A closed circular cylinder has height \(16\) in. and radius \(r\) in. The total surface area is \(A\) sq. in.

Prove that \[\begin{equation*} \frac{dA}{dr} = 4\pi(r+8). \end{equation*}\]

The surface of a closed circular cylinder can be split into three parts, the two discs at the end, and the rectangular central section.

The two discs each have area \(\pi r^2\).

The central section is a curled up rectangle whose length is the height of the cylinder (\(16\)), and whose width is the circumference of the circle (\(2\pi r\)).

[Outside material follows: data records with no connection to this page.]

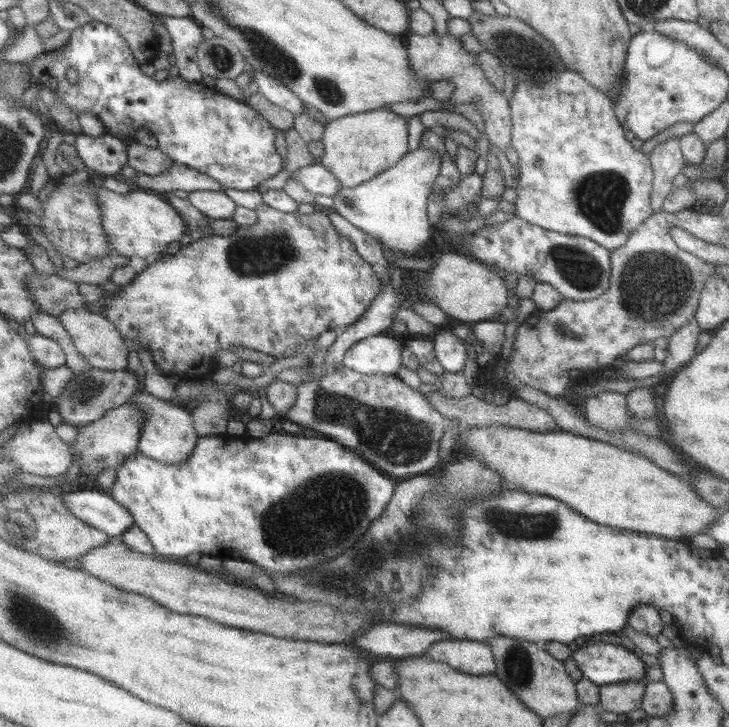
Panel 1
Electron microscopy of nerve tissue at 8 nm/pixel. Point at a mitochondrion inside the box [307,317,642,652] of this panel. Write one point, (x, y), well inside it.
(403, 441)

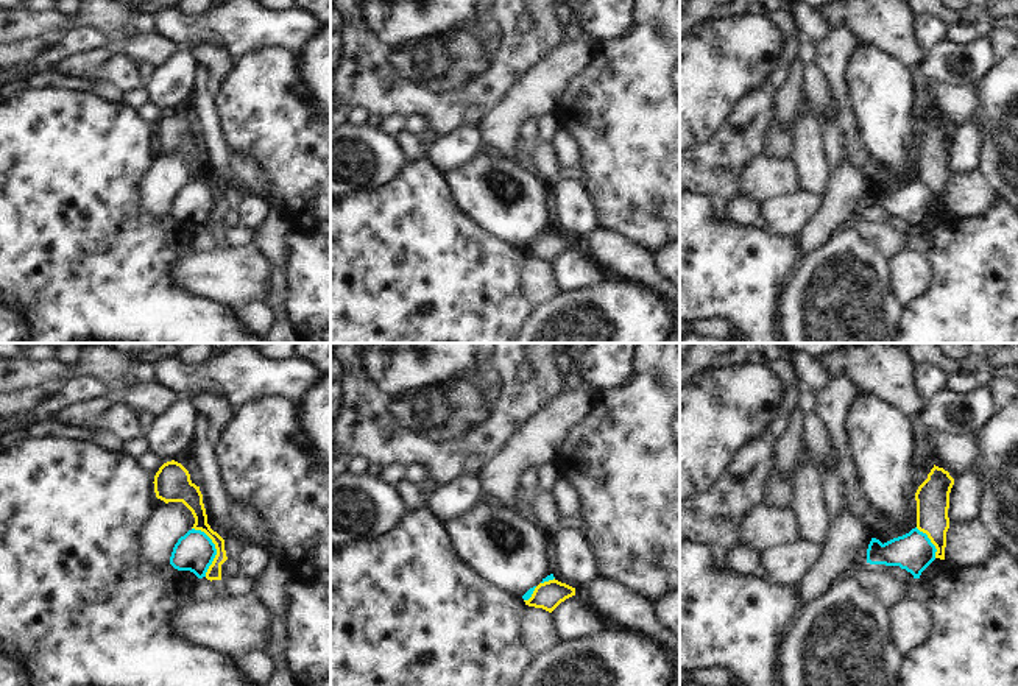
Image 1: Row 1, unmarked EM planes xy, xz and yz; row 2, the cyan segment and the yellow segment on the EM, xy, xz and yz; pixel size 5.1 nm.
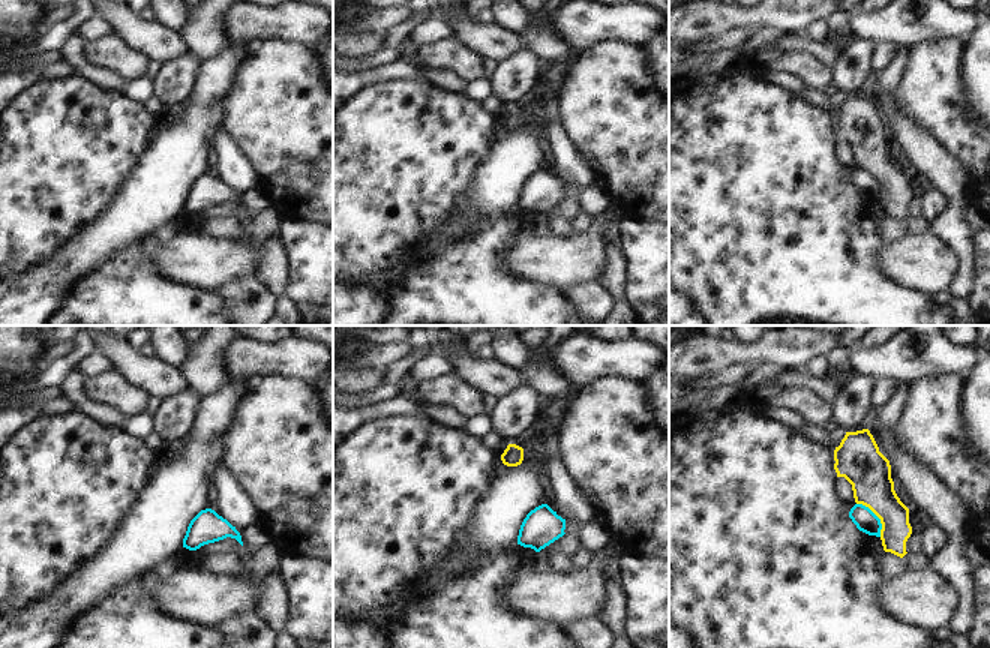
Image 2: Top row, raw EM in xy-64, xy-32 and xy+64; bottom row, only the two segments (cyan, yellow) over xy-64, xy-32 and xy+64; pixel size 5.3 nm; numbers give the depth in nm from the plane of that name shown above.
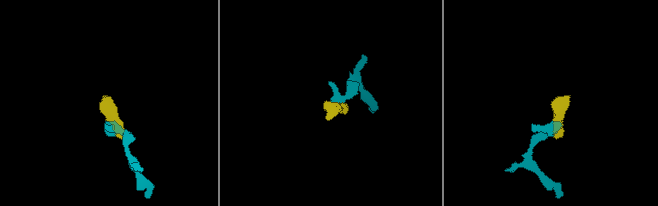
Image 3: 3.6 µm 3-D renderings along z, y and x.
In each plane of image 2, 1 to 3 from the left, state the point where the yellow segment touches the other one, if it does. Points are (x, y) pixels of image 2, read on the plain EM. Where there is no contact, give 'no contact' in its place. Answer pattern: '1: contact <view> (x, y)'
1: no contact
2: no contact
3: contact xy+64 (876, 180)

Hence the area of the rectangle is \(32 \pi r\), so that \[\begin{equation*} A = 2 \pi r^2 + 32 \pi r. \end{equation*}\] As a result, \[\begin{equation*} \frac{dA}{dr} = 4\pi r + 32\pi = 4\pi(r+8). \end{equation*}\]

Use this result to calculate an approximation for the increase in area when the radius increases from \(4\) to \(4.02\) in., the height remaining constant. You may leave the answer in terms of \(\pi\).

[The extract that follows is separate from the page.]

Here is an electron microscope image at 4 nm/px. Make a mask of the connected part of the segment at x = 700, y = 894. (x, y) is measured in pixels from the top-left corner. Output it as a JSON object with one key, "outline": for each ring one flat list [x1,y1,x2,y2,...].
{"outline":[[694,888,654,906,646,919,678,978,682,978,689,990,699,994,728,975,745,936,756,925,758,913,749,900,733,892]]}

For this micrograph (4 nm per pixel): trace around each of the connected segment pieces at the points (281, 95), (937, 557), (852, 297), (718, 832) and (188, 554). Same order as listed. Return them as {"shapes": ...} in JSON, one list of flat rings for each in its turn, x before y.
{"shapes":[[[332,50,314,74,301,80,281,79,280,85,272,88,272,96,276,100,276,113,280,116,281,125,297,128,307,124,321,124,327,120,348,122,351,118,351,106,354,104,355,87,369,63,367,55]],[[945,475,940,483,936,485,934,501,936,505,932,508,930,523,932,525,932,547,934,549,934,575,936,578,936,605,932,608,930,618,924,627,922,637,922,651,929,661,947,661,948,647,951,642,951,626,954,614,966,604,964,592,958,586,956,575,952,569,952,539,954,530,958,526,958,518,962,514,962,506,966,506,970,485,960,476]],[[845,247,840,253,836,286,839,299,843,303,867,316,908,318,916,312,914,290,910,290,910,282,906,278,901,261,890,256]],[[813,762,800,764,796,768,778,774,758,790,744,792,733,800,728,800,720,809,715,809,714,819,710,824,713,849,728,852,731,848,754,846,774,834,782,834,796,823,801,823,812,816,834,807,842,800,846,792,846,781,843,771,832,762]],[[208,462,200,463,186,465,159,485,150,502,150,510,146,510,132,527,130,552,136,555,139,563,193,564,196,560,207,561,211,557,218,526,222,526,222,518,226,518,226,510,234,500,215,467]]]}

If we increase \(r\) by a small amount \(\delta r\), we increase the surface area \(A\) by a small amount \(\delta A\).

Moreover, we can say \(\dfrac{\delta A}{\delta r} \approx \dfrac{dA}{dr}\) evaluated at that point, and when \(r = 4, \dfrac{dA}{dr} = 48\pi\).

So \(\dfrac{\delta A}{\delta r} =\dfrac{\delta A}{0.02} \approx 48 \pi\), which tells us that \(\delta A \approx 0.96\pi\).